Even officers in the ready room couldn't believe they were watching Cirrito cleaning out his locker.
"They were saying, 'You can't be leaving' and I said, 'I'm done. I turned in my gun. I'm done,'" Cirrito said.
It will mark the first time in 50 years that a Cirrito will not be roaming the halls of Falls Police headquarters. His father, Al, was a Falls cop from 1970 until his retirement in 2002. His mom, Elaine Abersold, was a Falls police jail matron and worked part-time for the New York State Park Police.
Even his stepfather spent 35 years in law enforcement, retiring from the Park Police.
"Law enforcement runs deep in our family," Cirrito said.
And it won't stop, even with his retirement. Two brothers and a son are correction officers with the Niagara County Sheriff's Office, while a daughter serves as a juvenile probation officer.
"I grew up around cops my whole life," Cirrito recalled. "Originally, I was going to be a lawyer. But then I took the (police civil service) test and I have no complaints."
Quick to laugh and smile, Cirrito said he didn't step away because he was "tired of the job."
"I've got a grandson and I really want to spend time with him, maybe making up for time I missed with my own kids," he said. "I've got mixed emotions. Everybody tells you, you'll know when it's time to go and I knew it was time."
In 30 years, Cirrito was a patrol officer, a patrol lieutenant, the Community Relations Division lieutenant, command lieutenant for the department's Office of Professional Standards, a training officer and instructor at the Niagara County Law Enforcement Academy and the Falls Police hostage negotiator.
As he was piped out of police headquarters on Friday afternoon, his path was lined by the men and women he trained.
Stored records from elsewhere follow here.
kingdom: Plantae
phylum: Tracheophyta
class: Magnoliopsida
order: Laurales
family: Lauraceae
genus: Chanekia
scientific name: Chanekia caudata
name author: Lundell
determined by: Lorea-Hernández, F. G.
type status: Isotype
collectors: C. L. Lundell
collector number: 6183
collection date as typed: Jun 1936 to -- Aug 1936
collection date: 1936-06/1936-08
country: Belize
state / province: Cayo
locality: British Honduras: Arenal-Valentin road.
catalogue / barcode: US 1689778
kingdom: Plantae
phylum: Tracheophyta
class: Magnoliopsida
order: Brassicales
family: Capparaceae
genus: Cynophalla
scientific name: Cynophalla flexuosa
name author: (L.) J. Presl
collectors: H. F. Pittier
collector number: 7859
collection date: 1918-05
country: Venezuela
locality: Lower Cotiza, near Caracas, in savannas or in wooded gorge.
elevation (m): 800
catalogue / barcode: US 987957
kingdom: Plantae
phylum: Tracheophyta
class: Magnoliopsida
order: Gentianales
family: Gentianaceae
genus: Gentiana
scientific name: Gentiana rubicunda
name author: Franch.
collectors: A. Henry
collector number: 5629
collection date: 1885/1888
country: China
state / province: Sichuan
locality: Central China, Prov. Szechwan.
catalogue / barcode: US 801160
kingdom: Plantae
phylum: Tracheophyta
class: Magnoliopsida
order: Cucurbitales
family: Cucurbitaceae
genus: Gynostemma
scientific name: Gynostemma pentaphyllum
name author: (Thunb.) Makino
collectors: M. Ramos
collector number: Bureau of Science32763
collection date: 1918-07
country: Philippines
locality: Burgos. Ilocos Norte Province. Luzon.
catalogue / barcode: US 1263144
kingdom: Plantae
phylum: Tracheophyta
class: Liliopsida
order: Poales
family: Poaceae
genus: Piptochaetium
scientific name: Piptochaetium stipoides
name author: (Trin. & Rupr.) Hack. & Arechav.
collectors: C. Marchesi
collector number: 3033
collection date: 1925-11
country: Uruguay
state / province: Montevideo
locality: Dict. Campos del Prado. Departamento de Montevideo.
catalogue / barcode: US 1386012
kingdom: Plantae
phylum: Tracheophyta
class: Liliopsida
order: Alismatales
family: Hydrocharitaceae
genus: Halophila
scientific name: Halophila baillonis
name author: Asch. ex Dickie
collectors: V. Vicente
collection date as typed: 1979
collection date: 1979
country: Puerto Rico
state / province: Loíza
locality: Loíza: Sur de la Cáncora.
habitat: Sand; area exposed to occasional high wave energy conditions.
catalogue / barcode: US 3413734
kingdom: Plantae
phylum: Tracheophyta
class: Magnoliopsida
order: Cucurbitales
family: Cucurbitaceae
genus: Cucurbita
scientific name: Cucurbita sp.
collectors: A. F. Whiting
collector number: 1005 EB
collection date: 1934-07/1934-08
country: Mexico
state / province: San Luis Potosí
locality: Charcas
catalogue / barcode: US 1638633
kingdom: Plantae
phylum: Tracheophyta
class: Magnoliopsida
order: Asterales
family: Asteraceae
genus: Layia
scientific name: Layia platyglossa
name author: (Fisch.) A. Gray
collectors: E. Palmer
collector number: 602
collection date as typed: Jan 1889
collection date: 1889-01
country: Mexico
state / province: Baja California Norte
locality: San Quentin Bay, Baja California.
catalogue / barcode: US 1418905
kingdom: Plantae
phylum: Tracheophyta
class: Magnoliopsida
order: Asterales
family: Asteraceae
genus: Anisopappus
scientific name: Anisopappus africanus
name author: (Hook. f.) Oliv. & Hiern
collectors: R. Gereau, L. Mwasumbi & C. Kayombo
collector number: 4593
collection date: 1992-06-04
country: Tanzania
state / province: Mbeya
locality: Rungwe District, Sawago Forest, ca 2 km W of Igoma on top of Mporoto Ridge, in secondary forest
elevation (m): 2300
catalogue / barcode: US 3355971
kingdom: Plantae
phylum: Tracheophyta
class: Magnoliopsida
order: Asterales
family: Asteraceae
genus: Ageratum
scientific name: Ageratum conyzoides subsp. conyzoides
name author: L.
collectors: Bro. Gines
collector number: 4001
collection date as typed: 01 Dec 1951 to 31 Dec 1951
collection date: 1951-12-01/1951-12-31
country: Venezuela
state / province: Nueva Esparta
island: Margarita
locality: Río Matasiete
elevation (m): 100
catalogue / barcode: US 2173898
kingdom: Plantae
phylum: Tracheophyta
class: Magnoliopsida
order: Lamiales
"A lot of the guys I trained over the years, they were there," he said fondly. "Now they've moved up and they're detectives and lieutenants and captains and I'm pretty happy about that."
Reflecting on 30 years that have seen generation change in policing, Cirrito noted that those changes have made the training he championed crucially important.
"We've had to train. We've had to progress. You have to be aware these days that everything (you do) is going to be recorded," he said. "But (cameras) save you more than they hurt you."
On the down side, Cirrito said relations with residents have sometimes become strained.
"I give our guys a lot of credit," he said. "Sometimes, it's just horrible, the disrespect they get, the not caring from people, the lack of a sense of consequences."
Yet, not being out on the Cataract City streets, interacting with residents, is what Cirrito says he'll miss most in retirement.
"I'll miss being out there," he said. "You gotta connect on that human level."